### PROBLEM TO SOLVE
What you return should be each line of the data containing the string "gamme".

[Stored data entries]
Content starts

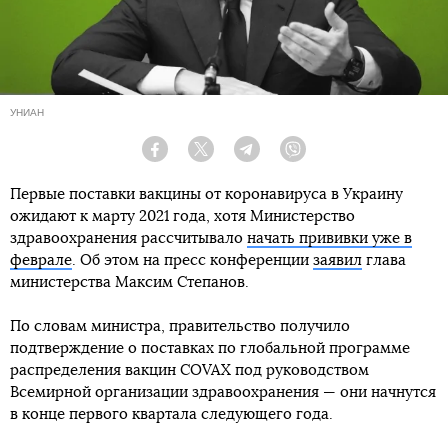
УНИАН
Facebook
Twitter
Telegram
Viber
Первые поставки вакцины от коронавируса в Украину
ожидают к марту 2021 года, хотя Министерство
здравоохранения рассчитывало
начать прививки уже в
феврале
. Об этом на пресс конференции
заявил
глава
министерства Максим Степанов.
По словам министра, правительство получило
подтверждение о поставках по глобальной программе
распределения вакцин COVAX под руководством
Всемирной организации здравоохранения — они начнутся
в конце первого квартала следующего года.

Content ends
Content starts

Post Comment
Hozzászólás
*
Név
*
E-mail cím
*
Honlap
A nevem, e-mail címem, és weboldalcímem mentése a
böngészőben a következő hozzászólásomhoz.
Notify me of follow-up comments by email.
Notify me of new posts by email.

Content ends
Content starts

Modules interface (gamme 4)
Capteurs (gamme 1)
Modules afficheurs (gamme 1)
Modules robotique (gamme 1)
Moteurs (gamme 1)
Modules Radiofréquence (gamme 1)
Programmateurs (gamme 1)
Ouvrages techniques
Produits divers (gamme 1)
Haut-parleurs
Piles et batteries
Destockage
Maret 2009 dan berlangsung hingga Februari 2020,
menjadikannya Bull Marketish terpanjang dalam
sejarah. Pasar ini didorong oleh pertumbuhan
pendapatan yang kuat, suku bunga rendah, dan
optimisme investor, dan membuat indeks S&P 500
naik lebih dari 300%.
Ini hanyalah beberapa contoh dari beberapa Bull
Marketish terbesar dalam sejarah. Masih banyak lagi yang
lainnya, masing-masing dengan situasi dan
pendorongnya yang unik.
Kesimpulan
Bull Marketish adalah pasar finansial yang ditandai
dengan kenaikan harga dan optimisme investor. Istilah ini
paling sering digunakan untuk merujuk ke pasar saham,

Content ends

### EXERCISE RESPONSE
Modules interface (gamme 4)
Capteurs (gamme 1)
Modules afficheurs (gamme 1)
Modules robotique (gamme 1)
Moteurs (gamme 1)
Modules Radiofréquence (gamme 1)
Programmateurs (gamme 1)
Produits divers (gamme 1)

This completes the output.